> _Отрывок текста_:
Дамы-патронессы решают словом и делом бороться с порчей нравов: закрываются
рабочие клубы, места увеселений, недовольных выбрасывают с работы, вспыхивает
стачка. Город-убежище в Иудее: укрывающиеся в нем преступники не подлежат
выдаче, туда ведет быстроходная дорога, по которой преступник идет под охраной
праведника. В своей мастерской
Придворный Скульптор трудится над барельефом царя: Дарий, ростом с гору, влачит
за своей колесницей крошечного Валтасара. Полиция открывает огонь, среди
стачечников есть убитые, в их числе отец молодого Парниши,
ставшего жертвой судебной ошибки. В сопровождении священника, с трудом
переставляя ноги, Парниша поднимается на эшафот, в
следующее мгновение с мешком на голове и петлей на шее он проваливается в
люк… нет! Приходит распоряжение: казнь прекратить. Апофеоз: всеобщее
братство, обнимающиеся дети, царство любви. По цвету фильм напоминает страницы
любительских фотоальбомов, где карточки отретушированы то зеленым, то бежевым.
Вы угадали,
читатель — это “Нетерпимость” Гриффита (1916).
Сосуществование разных эпох, их равная злободневность приятно тревожат
отсутствием прошлого, что приближает нас к божественной реальности. Образ Леты
— движущейся ленты — применительно ко времени я отметаю. Лента при ближайшем
рассмотрении окажется частоколом. Моя саморефлексия,
зовущаяся Я, не знает ни прошлого, ни будущего. Я — это всегда настоящее,
стоящее на одном месте, а за окном живые картины создают иллюзию движения.
Также и старение — передвижная картинная галерея за окном. Моя метафора жизни —
лес. Неисчислимое множество стволов, по которым проводишь самим собою, как
ребенок палкой по живой изгороди, ухитряясь даже издавать какое-то подобие
мелодии. Так что… будьте как дети — одно из условий познания.

> _Задание 1_: Определите, соответствуют ли отрывку о фильме «Нетерпимость» следующие утверждения: (а) преступники, укрывшиеся в городе-убежище, подлежат выдаче; (б) среди убитых стачечников был отец Парниши; (в) автор принимает образ Леты как движущейся ленты применительно ко времени. На каждое ответьте «да» или «нет» и приведите точную цитату из отрывка, которая это подтверждает.
> _Задание 2_: Выпишите из отрывка о фильме «Нетерпимость» всё, что названо в апофеозе фильма.
> _Задание 3_: Напишите продолжение отрывка о «Нетерпимости» Гриффита и образе времени, начав сразу после его последнего предложения.

> _Исходные строки_:
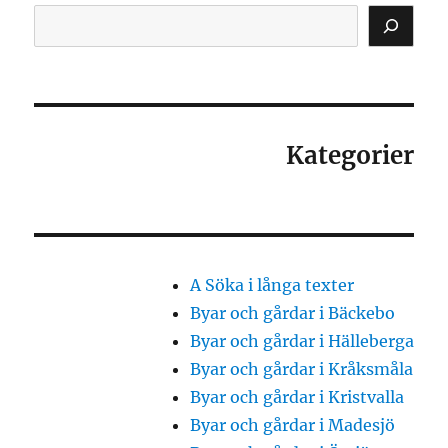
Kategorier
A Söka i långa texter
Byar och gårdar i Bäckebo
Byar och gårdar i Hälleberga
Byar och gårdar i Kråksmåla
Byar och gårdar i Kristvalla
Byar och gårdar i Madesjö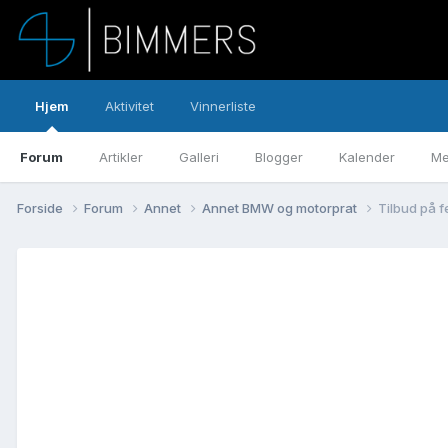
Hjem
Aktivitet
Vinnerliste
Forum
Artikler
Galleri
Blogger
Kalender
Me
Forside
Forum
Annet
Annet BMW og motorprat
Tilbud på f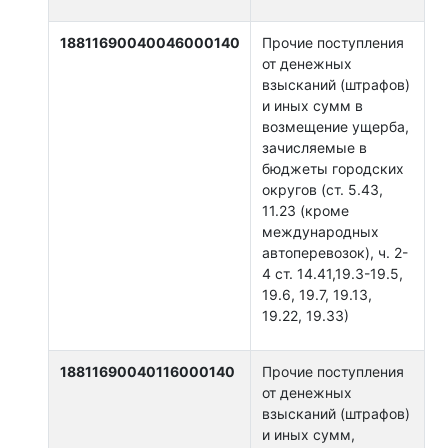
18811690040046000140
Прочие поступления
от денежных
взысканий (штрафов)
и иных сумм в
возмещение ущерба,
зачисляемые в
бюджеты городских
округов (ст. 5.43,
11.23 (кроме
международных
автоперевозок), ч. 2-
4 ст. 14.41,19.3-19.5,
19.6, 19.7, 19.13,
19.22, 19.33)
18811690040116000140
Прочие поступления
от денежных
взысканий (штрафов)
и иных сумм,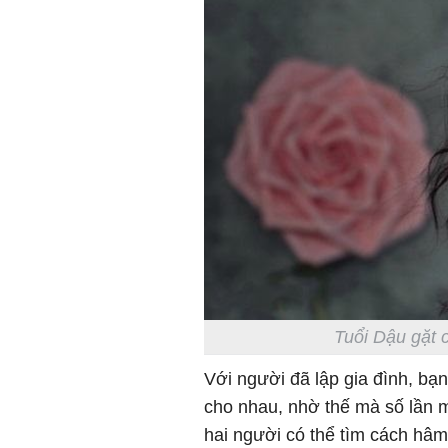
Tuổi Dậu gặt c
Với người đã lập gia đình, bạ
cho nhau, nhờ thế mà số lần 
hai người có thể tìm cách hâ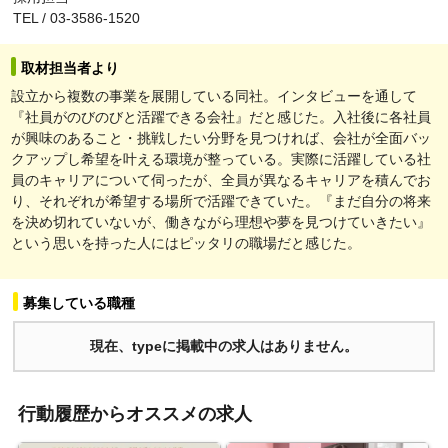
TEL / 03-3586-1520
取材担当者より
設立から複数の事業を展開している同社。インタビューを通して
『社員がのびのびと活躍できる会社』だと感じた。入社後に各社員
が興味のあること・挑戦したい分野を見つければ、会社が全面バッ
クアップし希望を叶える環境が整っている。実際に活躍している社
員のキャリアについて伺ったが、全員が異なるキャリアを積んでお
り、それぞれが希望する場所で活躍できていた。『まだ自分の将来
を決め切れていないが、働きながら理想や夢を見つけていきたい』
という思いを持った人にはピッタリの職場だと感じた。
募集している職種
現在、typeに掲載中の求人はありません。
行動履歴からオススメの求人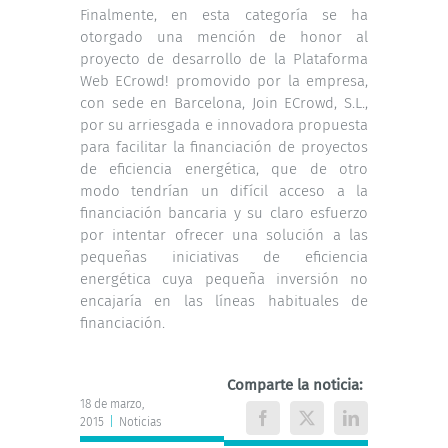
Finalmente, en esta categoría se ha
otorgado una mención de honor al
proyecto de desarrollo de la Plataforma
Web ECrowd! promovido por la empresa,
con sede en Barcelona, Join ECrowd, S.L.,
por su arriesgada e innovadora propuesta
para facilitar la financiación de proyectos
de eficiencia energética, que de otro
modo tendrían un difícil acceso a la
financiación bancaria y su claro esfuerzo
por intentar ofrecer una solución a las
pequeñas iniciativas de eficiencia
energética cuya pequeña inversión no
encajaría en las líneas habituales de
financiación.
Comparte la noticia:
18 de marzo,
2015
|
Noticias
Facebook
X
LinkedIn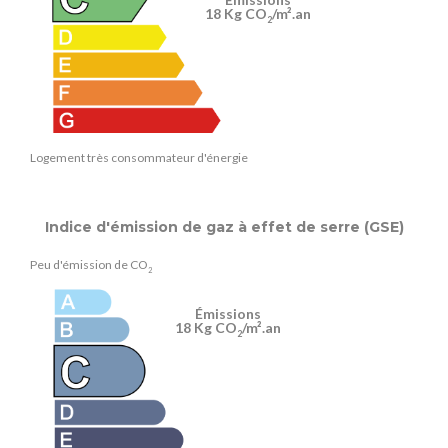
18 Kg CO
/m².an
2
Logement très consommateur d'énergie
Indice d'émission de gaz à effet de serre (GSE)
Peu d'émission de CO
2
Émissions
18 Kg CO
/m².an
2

> _Ответ 1_:
(а) Нет: «укрывающиеся в нем преступники не подлежат выдаче».
(б) Да: «среди стачечников есть убитые, в их числе отец молодого Парниши».
(в) Нет: «Образ Леты — движущейся ленты — применительно ко времени я отметаю».

> _Ответ 2_: всеобщее братство, обнимающиеся дети, царство любви

> _Ответ 3_:
Равенство времен
перед вечностью, как равенство всех перед законом, имеет прямое отношение к
искоренению зла. Фильм Гриффита стихийно об этом.
Кинотеатр, в котором я его смотрел, называется “В контакте”. Тоже частный
кинотеатр, расположенный не на Староневском, а у меня
в номере. Начало сеанса с опозданием в век. Поверх английских русские титры, от
которых веет ликбезом: “Дом богатого дворянина” — в Вавилоне! (Как параша в
европейской тюрьме.) Имена: Придворный Скульптор, Парниша,
Милашка, Добрый Пристав — тот, что спас Парнишу от
петли. “Перевод: Лева Сац”. Вчерашний гимназист из послереволюционной богемы,
занимающийся литературной поденщиной на студии “Межрабпром-Русь”.
Как говорил Набоков: “Где ваши скелетики?” И вдруг
читаешь: “Вообще-то я не переводчик”. Понимаешь, что попал в ворону. Все живы,
молоды, обманули дурака на четыре пятака. Изумительная стилизация.
В эту
реанимированную ленту не вошло несколько эпизодов (к слову сказать, в разные
годы в разных странах я видел три версии окончания “М” Фрица Ланга). Например, исчез эпизод, когда Придворный Скульптор
говорит: “В победе главное — побежденные”, объясняя почему такое внимание к
закованным Валтасару, его жене, приближенным, к тому, как воины-победители
швыряют изображения поверженных аккадских богов к подножию мавзолея Кира
Великого.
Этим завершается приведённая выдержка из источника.